#### [Blok Teks]
━━━━━━

Sejarah Politik Islam: dari Rasulullah Hingga Ali
Oleh
: Raja Cahaya Islam
Ketika
islam lahir, islam berada dalam keadaan lemah. Ketika Rasulullah mendapat wahyu
pertama dan mendakwahkannya, Rasulullah hanya memiliki sedikit pengikut, dan Islam
ketika itu ditentang keras oleh golongan Quraisy yang berkuasa di Makkah,
bahkan pengikut pada masa periode awal kerasulan, ditindas oleh kaum Quraisy, sehingga
umat islam terpaksa harus hijrah ke Yasrib, yang terkenal dengan nama Madinah,
yaitu kota Nabi (Nasution, 2013: 88)
Jika
di Makkah umat islam ditindas, maka disini umat islam berkembang (Armstrong, 2012:119).
Bahkan Rasulullah pun menjadi kepala negara di kota ini, yang didalamnya
terdapat berbagai umat-umat selain islam. Jadi Rasulullah pada masa di kota ini
tidak hanya menjadi pemimpin ruhaniah umat, namun sekaligus menjadi pemimpin
negara. Sungguhpun tidak ada yang lebih pantas menempati status sebagai
pemimpin negara selain Rasulullah s.a.w. disamping beliau dikuatkan statusnya
sebagai seorang utusan Allah s.w.t.

━━━━━━

[Entri dataset]
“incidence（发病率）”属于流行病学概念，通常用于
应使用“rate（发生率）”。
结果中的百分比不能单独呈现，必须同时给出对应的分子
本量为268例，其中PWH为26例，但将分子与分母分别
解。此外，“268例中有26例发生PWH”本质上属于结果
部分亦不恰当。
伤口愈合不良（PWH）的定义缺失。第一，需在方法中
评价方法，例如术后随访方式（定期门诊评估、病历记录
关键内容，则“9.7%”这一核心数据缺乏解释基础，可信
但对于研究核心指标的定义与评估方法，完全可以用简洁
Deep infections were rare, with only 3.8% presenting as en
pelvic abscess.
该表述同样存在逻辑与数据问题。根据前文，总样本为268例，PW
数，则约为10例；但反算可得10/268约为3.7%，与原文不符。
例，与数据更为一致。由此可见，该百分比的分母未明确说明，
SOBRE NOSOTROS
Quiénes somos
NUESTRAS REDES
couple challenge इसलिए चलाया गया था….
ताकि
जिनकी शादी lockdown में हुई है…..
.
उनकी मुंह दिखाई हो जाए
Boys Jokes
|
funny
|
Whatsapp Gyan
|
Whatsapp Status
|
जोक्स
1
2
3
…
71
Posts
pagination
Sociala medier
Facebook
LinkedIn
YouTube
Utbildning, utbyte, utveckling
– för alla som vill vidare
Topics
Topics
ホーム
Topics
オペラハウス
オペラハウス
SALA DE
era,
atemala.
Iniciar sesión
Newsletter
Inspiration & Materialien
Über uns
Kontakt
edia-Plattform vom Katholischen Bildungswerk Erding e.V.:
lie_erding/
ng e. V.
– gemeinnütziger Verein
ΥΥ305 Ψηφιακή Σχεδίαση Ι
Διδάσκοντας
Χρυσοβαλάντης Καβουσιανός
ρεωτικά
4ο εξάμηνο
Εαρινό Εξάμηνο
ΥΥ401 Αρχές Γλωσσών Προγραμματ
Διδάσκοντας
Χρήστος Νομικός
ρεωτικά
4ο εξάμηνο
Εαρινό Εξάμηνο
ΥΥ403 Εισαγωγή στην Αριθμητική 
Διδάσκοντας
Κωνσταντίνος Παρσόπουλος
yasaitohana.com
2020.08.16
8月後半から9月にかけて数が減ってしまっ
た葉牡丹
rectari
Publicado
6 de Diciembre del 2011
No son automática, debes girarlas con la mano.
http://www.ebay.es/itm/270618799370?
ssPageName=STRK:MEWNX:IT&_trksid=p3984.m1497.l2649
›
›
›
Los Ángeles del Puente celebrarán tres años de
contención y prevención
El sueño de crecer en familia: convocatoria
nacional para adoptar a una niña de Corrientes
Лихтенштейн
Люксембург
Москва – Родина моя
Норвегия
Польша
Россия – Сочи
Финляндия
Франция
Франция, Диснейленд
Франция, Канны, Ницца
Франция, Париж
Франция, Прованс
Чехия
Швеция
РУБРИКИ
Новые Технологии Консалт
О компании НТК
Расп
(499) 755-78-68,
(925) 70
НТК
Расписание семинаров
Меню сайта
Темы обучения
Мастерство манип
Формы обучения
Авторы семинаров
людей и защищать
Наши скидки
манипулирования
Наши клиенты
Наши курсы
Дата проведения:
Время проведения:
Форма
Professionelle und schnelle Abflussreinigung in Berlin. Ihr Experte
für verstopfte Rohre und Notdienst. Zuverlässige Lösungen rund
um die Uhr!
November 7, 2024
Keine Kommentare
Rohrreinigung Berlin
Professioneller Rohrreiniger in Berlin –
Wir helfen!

━━━━━━

#### [Soal untuk Dijawab]
a. Menurut teks tentang sejarah politik Islam, mengapa umat Islam terpaksa hijrah ke Yasrib? Jelaskan dalam satu sampai tiga kalimat.
b. Sebutkan semua nama kota yang muncul dalam teks tentang sejarah politik Islam.

#### [Jawaban Berurutan]
a. Umat Islam terpaksa hijrah ke Yasrib karena para pengikut pada periode awal kerasulan ditindas oleh kaum Quraisy. Golongan Quraisy saat itu berkuasa di Makkah dan menentang Islam dengan keras.

b. Makkah, Yasrib, Madinah